An opinion, which cannot be overlooked, is that the orientation of migration has not only connections with social or economic criteria and incentives; it consists also the sense of hospitality. The concept of hosting is very familiar to the Greek mentality and culture, having its roots in the experiences of Greeks and their history. Images and stories of those and more residents from other islands have been reproduced in all around the world, receiving admire. This is encouraging for these people to continue to ‘save’ people.
|Flow of 90s in Greece vs Flow since 2011 in Greece|
|One mainly ethnicity’ s flow||Mixed flows|
|Labor migrants subdivided into unskilled/seasonal – Economic migrants||Refugees/RSD/; Illegal immigrants/; IDPs; Asylum Seekers; Economic migrants; unskilled and skilled migrants
|forced repatriation to the country of origin in 1992 and 1997||–|
|protection from their own state||no protection from their own state|
|Greek-Albanian land border||Greek-Turkish land and sea borders|
|Adults; mainly men||Men, children (unaccompanied minors-children without a responsible adult to care for them), women and elder people|
|Victims of discrimination||Victims of Smuggling and Trafficking|
|opportunities to resume a normal life and economic self-sufficiency (in Greece)||few opportunities to resume a normal life or economic self-sufficiency (in Greece)|
|one route||three primary routes|
|–||help by NGOs and civil society|
|few usage of pictures||many pictures that depict pain and death|
|push factors: poverty; unstable political situations||push factors: Homelessness; violence; Lack of economic growth|
|pull factors: Financial and political stability of Greece: common borders||pull factors: Protection and beneficial policies; Humanitarian Aid|
The two mentioned immigration flows to Greece could be used as an example to prove that with the passage of time, the nature of conflicts has led to the change of the nature of the migration flows, as well. Greece has clearly been a receiving county of inflow of migrants and in both researched cases it was unprepared to face the new volume and the quality of the flows. The concept of migration therefore varies depending on the social, economic and cultural conditions.

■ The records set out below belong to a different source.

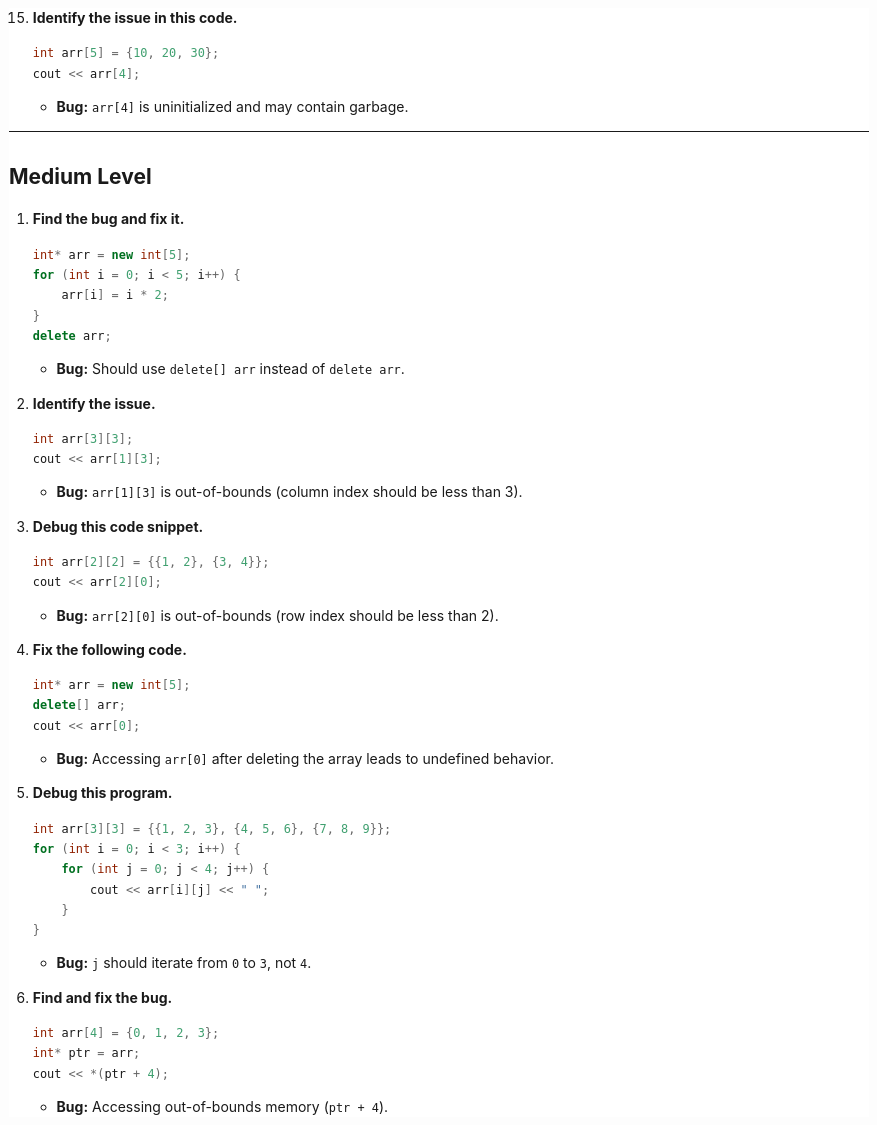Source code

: 15. **Identify the issue in this code.**
    ```cpp
    int arr[5] = {10, 20, 30};
    cout << arr[4];
    ```
    - **Bug:** `arr[4]` is uninitialized and may contain garbage.  

---

## Medium Level

1. **Find the bug and fix it.**
   ```cpp
   int* arr = new int[5];
   for (int i = 0; i < 5; i++) {
       arr[i] = i * 2;
   }
   delete arr;
   ```
   - **Bug:** Should use `delete[] arr` instead of `delete arr`.  

2. **Identify the issue.**
   ```cpp
   int arr[3][3];
   cout << arr[1][3];
   ```
   - **Bug:** `arr[1][3]` is out-of-bounds (column index should be less than 3).  

3. **Debug this code snippet.**
   ```cpp
   int arr[2][2] = {{1, 2}, {3, 4}};
   cout << arr[2][0];
   ```
   - **Bug:** `arr[2][0]` is out-of-bounds (row index should be less than 2).  

4. **Fix the following code.**
   ```cpp
   int* arr = new int[5];
   delete[] arr;
   cout << arr[0];
   ```
   - **Bug:** Accessing `arr[0]` after deleting the array leads to undefined behavior.  

5. **Debug this program.**
   ```cpp
   int arr[3][3] = {{1, 2, 3}, {4, 5, 6}, {7, 8, 9}};
   for (int i = 0; i < 3; i++) {
       for (int j = 0; j < 4; j++) {
           cout << arr[i][j] << " ";
       }
   }
   ```
   - **Bug:** `j` should iterate from `0` to `3`, not `4`.  

6. **Find and fix the bug.**
   ```cpp
   int arr[4] = {0, 1, 2, 3};
   int* ptr = arr;
   cout << *(ptr + 4);
   ```
   - **Bug:** Accessing out-of-bounds memory (`ptr + 4`).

The power of media to portray perceptions is unquestionable in both cases. Albanians were presented as invaders, emerging a sense of threat and alarm, as they were linked with criminality and employment- taking. On the other hand, in the case of the Syrian migrants, even if it is a mix flow, Greek printed press is affecting the public opinion by provoking a global wave of emotion and indignation. To conclude, it is not the usage of the word “security” that is crucial, but rather the “designation of an existential threat.